Cloud Relay uses a two-token authentication model to secure both sides of the relay — the connection from your local daemon to the Worker, and the connection from cloud agents to the Worker. Each token serves a distinct purpose and is stored differently.

TokenPurposeUsed ByTransport
relay_tokenAuthenticates the local daemon to the WorkerLocal Oak CI daemonWebSocket Sec-WebSocket-Protocol header
agent_tokenAuthenticates cloud AI agents to the WorkerClaude.ai, ChatGPT, etc.HTTP Authorization: Bearer header

Both tokens are generated automatically during oak ci cloud-init (or the dashboard “Start Relay” flow) and must match between the Worker deployment and the connecting client.

The relay token secures the WebSocket connection between your local Oak CI daemon and the Cloudflare Worker. Only a client presenting the correct relay token can establish the persistent WebSocket link that carries tool calls and results.

How it’s used:

  1. During cloud-init, a token is generated using secrets.token_urlsafe(32)
  2. The token is stored in both:
    • Your local config (.oak/config.yaml) for the daemon to read
    • The Worker’s wrangler.toml as a secret for server-side validation
  3. When the daemon connects, it sends the token in the Sec-WebSocket-Protocol header
  4. The Worker’s Durable Object validates the token before accepting the connection

The agent token secures the MCP endpoint that cloud AI agents connect to. Any agent presenting a valid agent token can invoke MCP tools through the relay.

How it’s used:

  1. Generated alongside the relay token during cloud-init
  2. Stored in the Worker’s wrangler.toml as a secret
  3. Stored in .oak/config.yaml so the dashboard can display it (masked with reveal/copy)
  4. Cloud agents include it as a Bearer token in HTTP requests:
    Authorization: Bearer <agent_token>
  5. The Worker validates the token before forwarding requests to the Durable Object

The Worker accepts the token in two formats for flexibility:

  • Authorization: Bearer <token> (standard)
  • Authorization: <token> (raw — for clients that don’t add the Bearer prefix)

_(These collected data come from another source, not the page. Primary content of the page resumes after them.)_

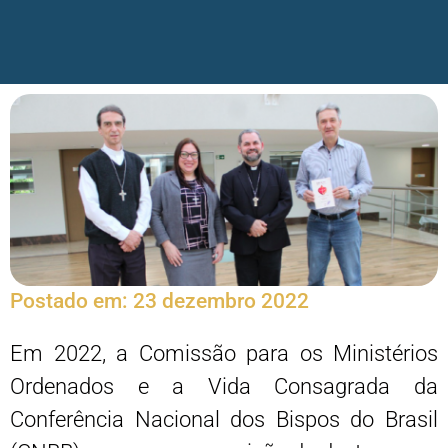
Postado em:
23 dezembro 2022
Em 2022, a Comissão para os Ministérios
Ordenados e a Vida Consagrada da
Conferência Nacional dos Bispos do Brasil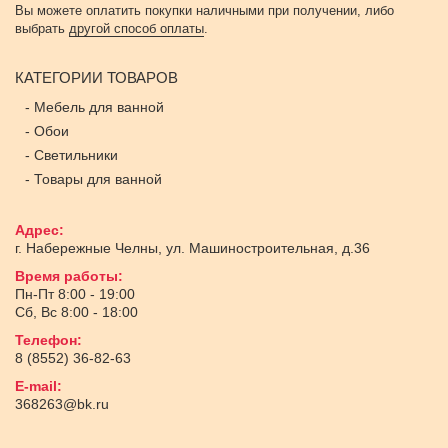
Вы можете оплатить покупки наличными при получении, либо
выбрать
другой способ оплаты
.
КАТЕГОРИИ ТОВАРОВ
-
Мебель для ванной
-
Обои
-
Светильники
-
Товары для ванной
Адрес:
г. Набережные Челны
,
ул. Машиностроительная, д.36
Время работы:
Пн-Пт 8:00 - 19:00
Сб, Вс 8:00 - 18:00
Телефон:
8 (8552) 36-82-63
E-mail:
368263@bk.ru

You provide this token when registering the MCP server with your cloud AI agent (Claude.ai settings, mcp.json config, etc.). See Cloud Agents for setup instructions per agent.

LocationContainsAccess
.oak/config.yamlBoth tokensLocal filesystem (user-controlled)
Worker wrangler.tomlBoth tokens as env varsLocal filesystem during deploy; encrypted at rest on Cloudflare
Cloudflare Workers secretsBoth tokensEncrypted at rest; only accessible by your Worker code

The wrangler.toml file is excluded from version control by the scaffold’s .gitignore. Keep a copy of the agent token to register with cloud agents, or view it in the dashboard (Cloud page, when connected).

To rotate tokens (e.g., if a token is compromised or you want to revoke access):

  1. Remove the existing scaffold to force regeneration:
    Terminal window
    rm -rf oak/cloud-relay
  2. Re-run cloud-init to generate fresh tokens and re-deploy:
    Terminal window
    oak ci cloud-init
  3. Update cloud agents with the new agent token

Both the old relay connection and any agent sessions using the previous tokens are immediately invalidated when the Worker is re-deployed with new secrets.

No inbound ports. The local daemon initiates the WebSocket connection outward. Your machine never accepts incoming connections, eliminating an entire class of network-level attacks.

Tokens are opaque. Both tokens are generated with secrets.token_urlsafe(32), producing 256 bits of entropy. They carry no embedded claims or metadata.

Transport encryption. All connections use TLS — HTTPS for the MCP endpoint, WSS for the WebSocket link. Cloudflare terminates TLS at the edge.

CORS support. The Worker includes CORS headers to support browser-based MCP clients. Cross-origin requests are allowed with proper Authorization headers.

Blast radius. Each project has its own Worker with its own token pair. Compromising one project’s tokens does not affect others.